Hurrah! The Alien series gets back on track and back to its roots with this terrific SF horror. Whilst I absolutely loved Prometheus and kind of enjoyed Alien: Covenant enough (and rewatching them this last week generally confirmed both responses), it's nice to get away from the creatures' backstory as favoured by Ridley Scott and throw the saga back to a bunch of variously sympathetic types picked off by the supremely scary monsters as in the first four films. Alien: Romulus is littered with callbacks to those films - some subtle, some not so - and while much of it works magnificently, there's more than one colossal legacy callback which feel distracting and entirely unnecessary. The signs are promising right from the start - the film immediately looks like it was shot back in the 1980s, you can hear the flutes in Benjamin Wallfisch's score, and even the titles and credits font is identical to that of Alien.
While Prometheus and Covenant (and even the first Alien Vs Predator movie) centred around experts and scientists, Alien: Romulus goes back to the first four instalments, using regular characters who have absolutely no idea what they're suddenly dealing with. Rather than space hauliers or prisoners, they're basically youngsters stuck on a miserable mining colony, with no hope of passage to any other planet where there might actually be sunlight. Rain (Cailee Spaeny) and her companion Andy (David Jonsson), a damaged synthetic, reluctantly agree to help raid a suddenly discovered spaceship, to steal the cryogenic pods that will enable them to hypersleep long enough to reach another, better world. But, inevitably, the craft is not entirely deserted...

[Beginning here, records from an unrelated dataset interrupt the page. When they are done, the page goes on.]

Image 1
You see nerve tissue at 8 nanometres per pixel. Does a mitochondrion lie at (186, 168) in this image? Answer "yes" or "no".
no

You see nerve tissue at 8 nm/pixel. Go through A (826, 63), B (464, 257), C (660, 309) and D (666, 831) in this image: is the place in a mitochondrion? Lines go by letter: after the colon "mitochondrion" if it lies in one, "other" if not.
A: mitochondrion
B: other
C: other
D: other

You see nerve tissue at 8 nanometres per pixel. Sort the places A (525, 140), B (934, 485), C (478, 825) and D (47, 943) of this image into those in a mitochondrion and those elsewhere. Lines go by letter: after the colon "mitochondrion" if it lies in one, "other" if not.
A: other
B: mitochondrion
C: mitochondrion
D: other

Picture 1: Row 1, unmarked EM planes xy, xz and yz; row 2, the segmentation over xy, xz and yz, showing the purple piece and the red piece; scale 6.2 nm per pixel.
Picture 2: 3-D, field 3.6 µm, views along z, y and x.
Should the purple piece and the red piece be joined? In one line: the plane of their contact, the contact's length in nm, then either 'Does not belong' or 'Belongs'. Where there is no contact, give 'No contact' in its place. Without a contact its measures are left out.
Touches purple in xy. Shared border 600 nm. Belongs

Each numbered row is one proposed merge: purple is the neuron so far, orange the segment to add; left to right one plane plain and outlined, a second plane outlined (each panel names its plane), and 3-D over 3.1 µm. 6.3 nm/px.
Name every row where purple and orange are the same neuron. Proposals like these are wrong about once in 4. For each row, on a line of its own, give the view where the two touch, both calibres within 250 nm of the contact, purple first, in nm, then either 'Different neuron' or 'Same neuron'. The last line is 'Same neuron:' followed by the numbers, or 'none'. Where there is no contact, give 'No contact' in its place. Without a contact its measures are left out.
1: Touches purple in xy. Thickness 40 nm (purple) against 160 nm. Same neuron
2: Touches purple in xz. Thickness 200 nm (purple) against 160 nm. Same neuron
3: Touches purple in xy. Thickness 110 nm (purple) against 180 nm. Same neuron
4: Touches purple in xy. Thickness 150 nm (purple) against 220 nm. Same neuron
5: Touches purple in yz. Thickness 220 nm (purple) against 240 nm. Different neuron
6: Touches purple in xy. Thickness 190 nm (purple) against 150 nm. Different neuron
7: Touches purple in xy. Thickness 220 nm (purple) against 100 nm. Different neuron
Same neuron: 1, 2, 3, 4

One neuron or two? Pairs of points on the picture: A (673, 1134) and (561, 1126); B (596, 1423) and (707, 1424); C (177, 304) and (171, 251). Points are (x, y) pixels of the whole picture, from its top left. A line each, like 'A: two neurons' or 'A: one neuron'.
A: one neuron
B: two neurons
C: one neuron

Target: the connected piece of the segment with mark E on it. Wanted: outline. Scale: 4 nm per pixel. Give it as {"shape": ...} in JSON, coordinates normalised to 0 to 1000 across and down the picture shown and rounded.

From there on it's ticking most of the expected boxes: armies of facehuggers skittering like spiders, rotating lights and clanking metal corridors (the production design is a glorious recreation of the original Alien look), people trapped in rooms with the monsters, a strong female lead (even standing in a Ripley pose at one point), physical effects rather than digital (the CG is mostly reserved for the exteriors and the planet's rings). Much of this is exciting and enormously enjoyable, spectacularly mounted, solidly put together and well played (David Jonsson's android gets an upgrade halfway through and becomes a completely different character). And, unlike Fede Alvarez' earlier Evil Dead movie, it's actually scary in places.
Skip this paragraph if you don't want the really big spoiler. What lets it down is the use of callbacks, many of which are mere background touches and perfectly good fun, such as another appearance of that drinking-bird toy, or musical nods to the earlier scores (Jerry Goldsmith and James Horner are both included in the end credits). Others are more serious, two in particular. Much has already been said of the other synthetic on board, a CG simulated Ian Holm pasted in a la Rogue One, reprising his sinister android role with several lines of verbatim dialogue. This makes no narrative sense: Rook is not Ash, and is never suggested to be Ash, so given that Ash didn't look like Bishop or Call (or indeed David or Walter), why should Rook look like Ash? And if Rook and Ash were the same android model, then why didn't the original Nostromo crew recognise him/it immediately? Secondly, the iconic Aliens line "Get away from her, you bitch!" is dropped in, but out of context it's just taking a sledgehammer to the fourth wall for no logical reason beyond fan service.
To be honest I could have done with a little less of the council estate swearing and a little more depth to the characters besides Rain and Andy. You could also ask why no-one other than the Double Deckers has noticed this massive spaceship that's suddenly appeared out of nowhere. And perhaps it starts to flag a little in the last stretch with a new creature suddenly introduced, that to be honest the film didn't really need. Or you can put all that aside and just enjoy the movie for what it is: a gory (15-certificate) horror romp with scary monsters big and small, and enough Big Ideas to engage the brain without getting in the way of the thrills. I had a great time watching it and whilst I still do like the previous two films, I'm really happy that the Alien saga has gone back to basics and back to what it does best.